Why Do We Still Fly Flags at Half-Staff for Pearl Harbor? 84 Years Later, Are We Honoring Memory—or Just Going Through the Motions?
Pourquoi continuons-nous à mettre les drapeaux en berne pour Pearl Harbor ? 84 ans après, honorons-nous vraiment la mémoire… ou jouons-nous la comédie du devoir ?
Nous y voilà encore — drapeaux en berne, déclaration du gouverneur, minute de silence. C’est le 84e jour commémoratif de Pearl Harbor, et même si personne ne remet en cause l’hommage aux disparus, je me demande : ce rituel a-t-il encore du poids, ou est-il devenu un simple exercice bureaucratique national ? Nous n’étions même pas nés pendant la Seconde Guerre mondiale, et la plupart des lycéens ne pourraient pas situer Pearl Harbor sur une carte. Le deuil symbolique suffit-il ?
La citation du gouverneur est émouvante — 'héroïsme et bravoure', 'heures les plus sombres', 'libertés auxquelles nous tenons' — mais soyons honnêtes : on lit, on hoche la tête, on passe à autre chose. Ces mots sont sacrés, mais la répétition risque de les transformer en bruit de fond. Peut-être est-il temps de repenser notre manière de commémorer — pas moins, mais plus profondément.

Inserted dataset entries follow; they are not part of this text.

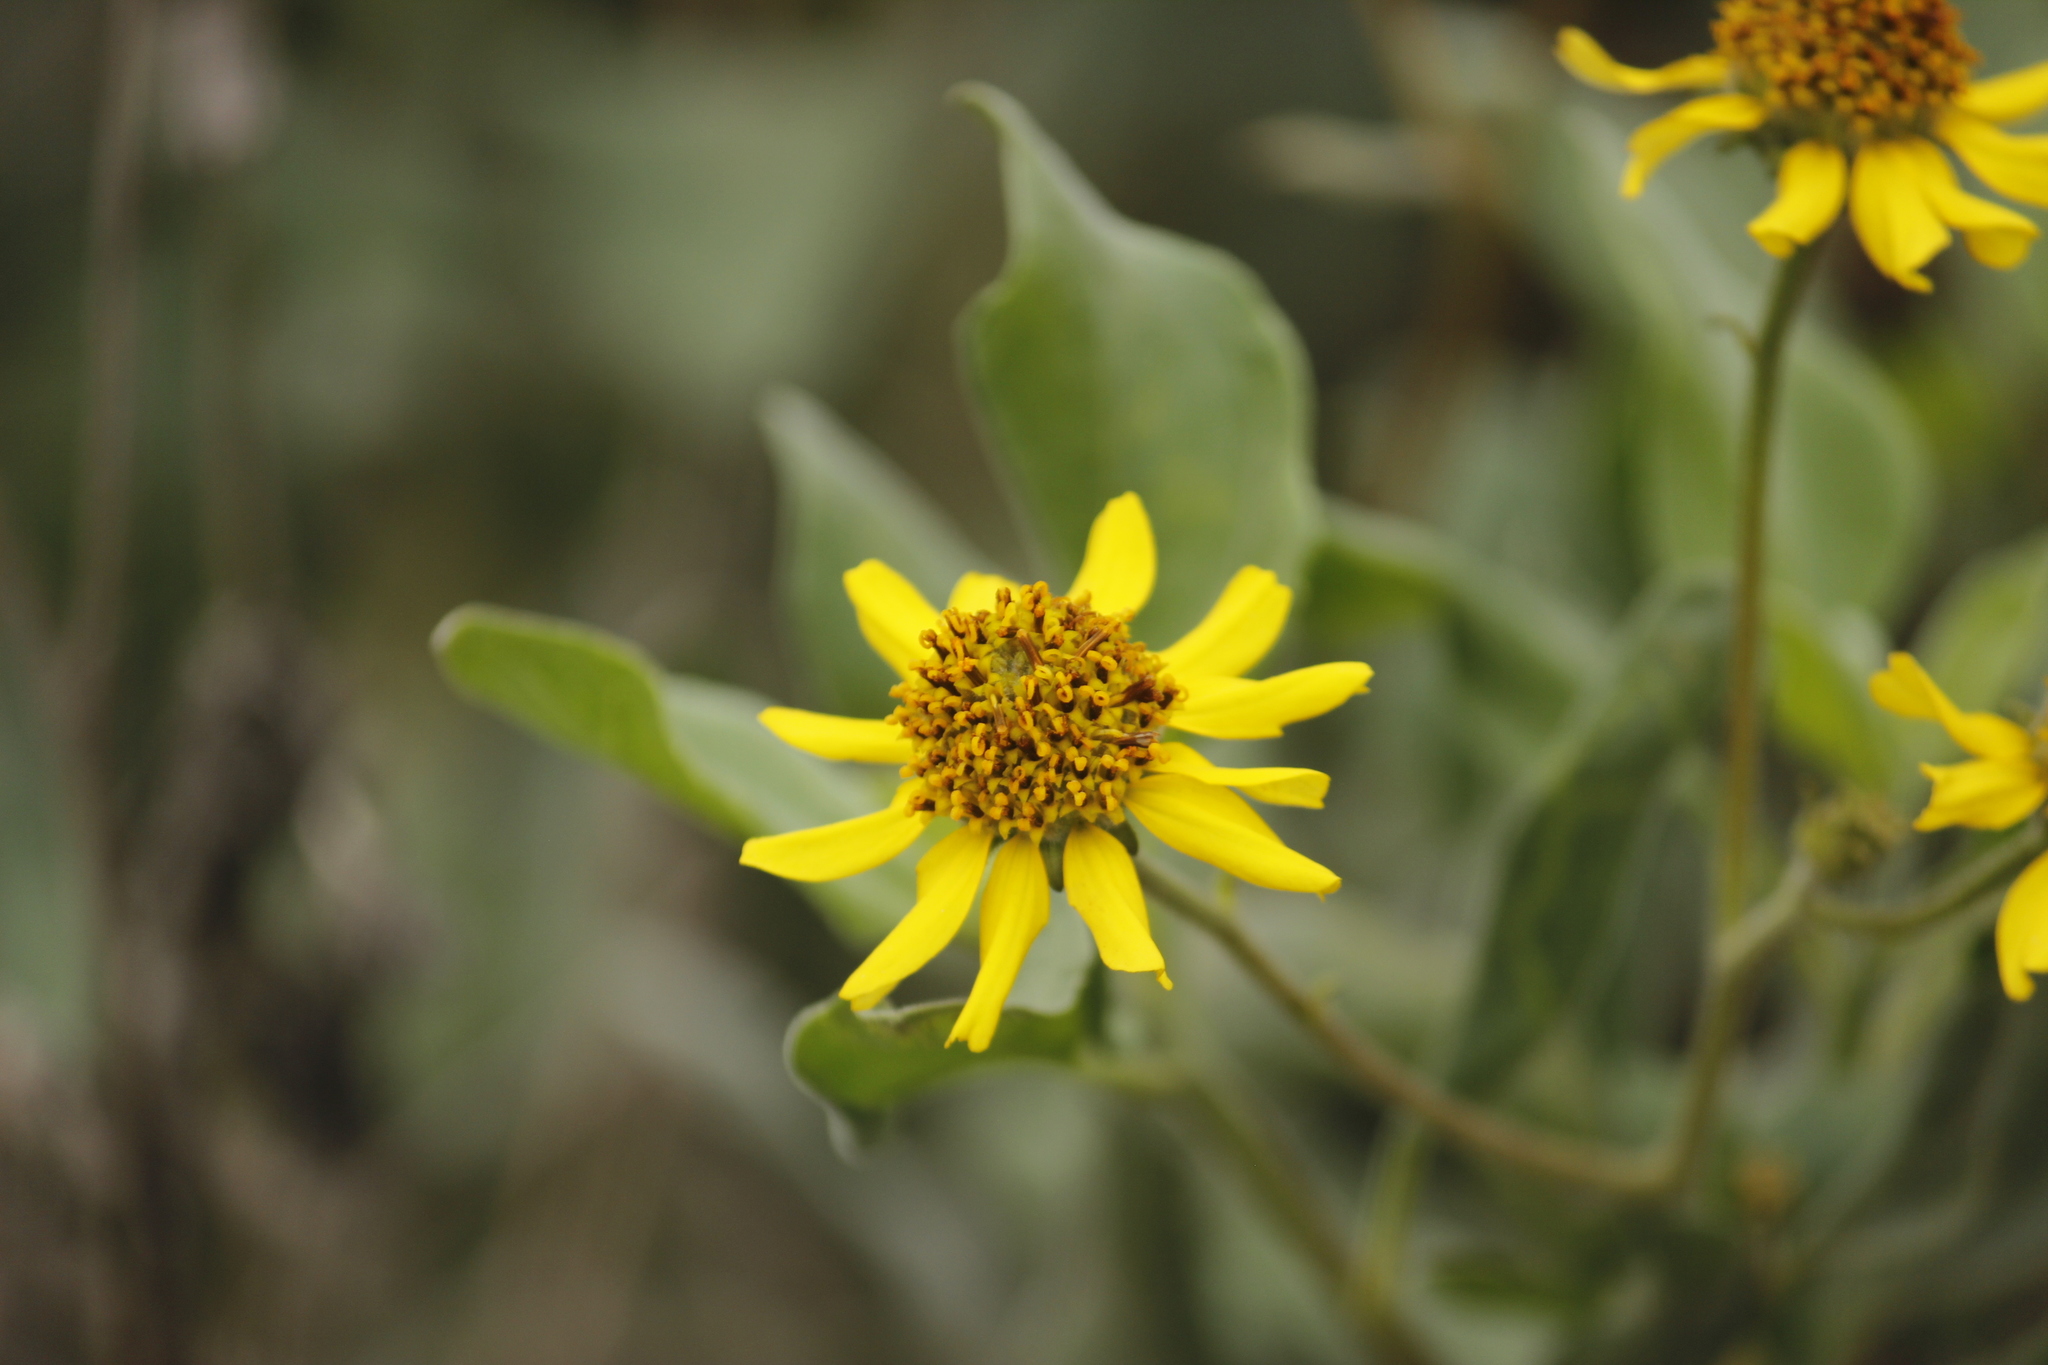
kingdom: Plantae
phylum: Tracheophyta
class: Magnoliopsida
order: Asterales
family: Asteraceae
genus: Encelia
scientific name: Encelia canescens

J’ai perdu mon grand-père à Pearl Harbor. Il venait d’Eau Claire. Selon lui, il n’était pas un héros — juste un gamin qui s’était engagé. Mais chaque fois que je vois ce drapeau en berne, je sais qu’on se souvient de lui. Ce n’est pas un rituel vide. C’est de l’amour.
Chaque décembre, je montre à ma classe des images de l’attaque et des récits de rescapés. Ce n’est pas abstrait. Il s’agit d’apprendre ce que la ‘liberté’ a vraiment coûté. Le drapeau n’est qu’un point de départ — l’essentiel, c’est l’histoire derrière.
On met le drapeau en berne pour Pearl Harbor, mais on ignore les vétérans vivants qui dorment sous les ponts. Belle preuve de nos priorités nationales, non ?
Le symbolisme n’est pas vide s’il maintient la mémoire en vie. La France ne met pas le drapeau en berne pour Verdun chaque année, mais serait-ce mieux si elle oubliait ? Commémorer, ce n’est pas seulement pour les morts. C’est une armure pour la démocratie.
Drapeau en berne > Drapeau en haut du mât. Ce sont les faits.
Le gouverneur nous rappelle de pleurer, puis signe une loi qui réduit les soins aux vétérans. Le symbolisme émet des chèques que la politique ne peut pas honorer.
Exactement. On joue le deuil en public, puis on privilégie l’indifférence. Poétique… d’une tristesse insondable.